Start of Data to process

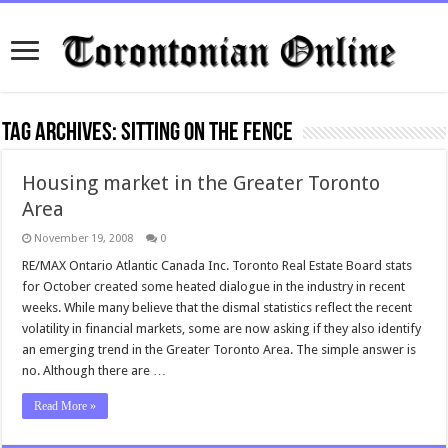
Tag Archives:
sitting on the fence
Housing market in the Greater Toronto
Area
November 19, 2008
0
RE/MAX Ontario Atlantic Canada Inc. Toronto Real Estate Board stats
for October created some heated dialogue in the industry in recent
weeks. While many believe that the dismal statistics reflect the recent
volatility in financial markets, some are now asking if they also identify
an emerging trend in the Greater Toronto Area. The simple answer is
no. Although there are …
Read More »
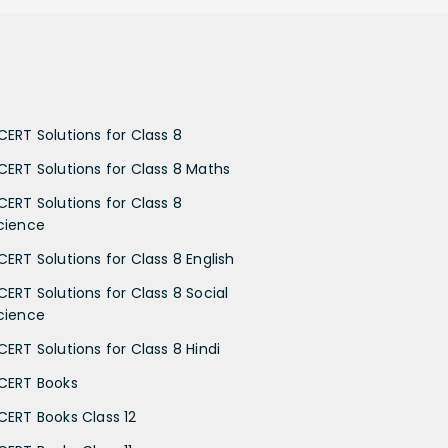
CERT Solutions for Class 8
CERT Solutions for Class 8 Maths
CERT Solutions for Class 8
cience
CERT Solutions for Class 8 English
CERT Solutions for Class 8 Social
cience
CERT Solutions for Class 8 Hindi
CERT Books
CERT Books Class 12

End of Data to process

**Problem statement**
Copy all records exactly; omit images.

**The answer**
Tag Archives:
sitting on the fence
Housing market in the Greater Toronto
Area
November 19, 2008
0
RE/MAX Ontario Atlantic Canada Inc. Toronto Real Estate Board stats
for October created some heated dialogue in the industry in recent
weeks. While many believe that the dismal statistics reflect the recent
volatility in financial markets, some are now asking if they also identify
an emerging trend in the Greater Toronto Area. The simple answer is
no. Although there are …
Read More »
CERT Solutions for Class 8
CERT Solutions for Class 8 Maths
CERT Solutions for Class 8
cience
CERT Solutions for Class 8 English
CERT Solutions for Class 8 Social
cience
CERT Solutions for Class 8 Hindi
CERT Books
CERT Books Class 12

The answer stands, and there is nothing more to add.